In the media briefing beforehand, we had been told that this was not a new Range Rover but rather a better one; that many small changes had been made while taking what they called the “first steps” in the marque’s “electrification journey.”
This means the vehicle’s 2.0-litre gasoline engine is connected to an 85kW electric motor, which is built into the eight-speed automatic transmission that is beside a 7kW on-board charger. The plug-in is at the front of the car; the lithium-ion battery is at the rear, mounted underneath the trunk.
It can take two hours and 45 minutes to fully charge this car if you have a 220v outlet. It takes more than twice that if you have a 110. Fully charged, the car will go 50 kilometres before the gasoline engine kicks in. It doesn’t have to be this black and white: a computer program can mix and match the power source with the conditions.
Now, as I’ve always considered Range Rover to be just about perfect, I was hard-pressed to find improvements. For instance, I was trying to drive the PHEV up a hill that was all mud. Halfway there, I had to stop because a couple of Mallard ducks decided to walk in front of the car. Once they’d been shooed away, I eased onto the throttle ever so slightly and the four-wheel drive kicked in and we were soon at the top, almost without effort.

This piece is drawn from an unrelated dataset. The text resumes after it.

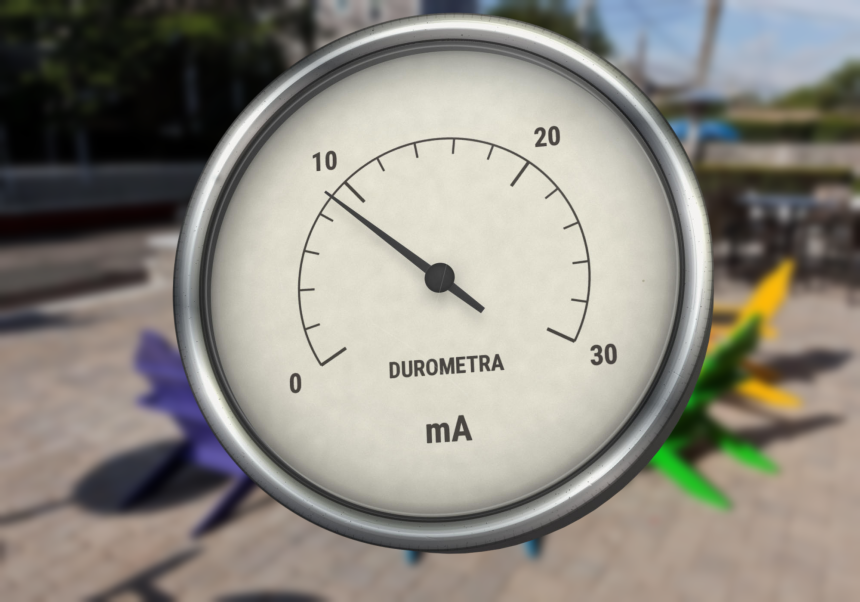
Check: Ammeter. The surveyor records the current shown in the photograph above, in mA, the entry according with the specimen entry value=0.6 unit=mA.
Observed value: value=9 unit=mA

This is because the vehicle I was driving was equipped with technology that distributes torque evenly to all four wheels, making it easier to go up hill and down, even with summer tires. Driving modes helped, as well. Grass/gravel/snow, Mud/ruts (the one I was in while going up that hill), Sand, Rock crawl and Eco settings are all available — as are Comfort and Dynamic modes.
Then, of course, a bridge across a stream was out of commission. But I was driving a Range Rover, so, no worries: through the stream we went. (I don’t recall seeing a Water mode, though …)

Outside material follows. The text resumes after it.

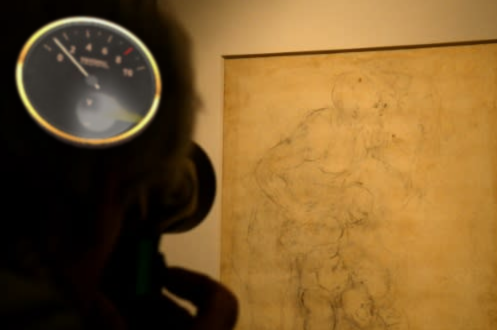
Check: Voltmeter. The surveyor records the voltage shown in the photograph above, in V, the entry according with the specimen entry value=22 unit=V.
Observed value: value=1 unit=V
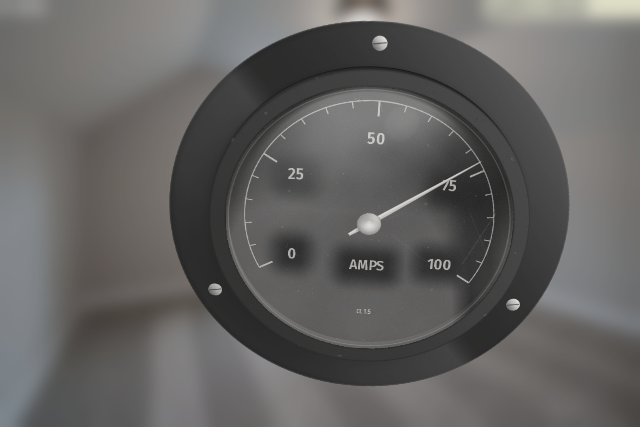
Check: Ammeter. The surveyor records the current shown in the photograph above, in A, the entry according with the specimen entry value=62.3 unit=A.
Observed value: value=72.5 unit=A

When my co-driver took over for the run on the open road, I had time to look around the inside, and this is where many of the small improvements we’d been told about became evident. The front and back seats are bigger, more comfortable, and have a massage function. There is an improved infotainment system and 17 connection points for smartphones and the like.
I particularly got a kick out of the sunroof, which automatically opens when you get into the car. If you want it closed, just wave your hand in front of the rear-view mirror and, voila, it closes. Want it open again? Wave at the mirror and watch it happen. When everybody gets out of the car, it closes on its own. It’s magic.
The now-usual driver aids — rearview camera, emergency braking, lane-departure warning and so on — are standard, but Range Rover has some intriguing add-ons that you might fancy, such as 360-degree parking aid and blind-spot assist.
Starting at $113,000, this Range Rover is close to being a Taj Mahal on wheels — on or off the road.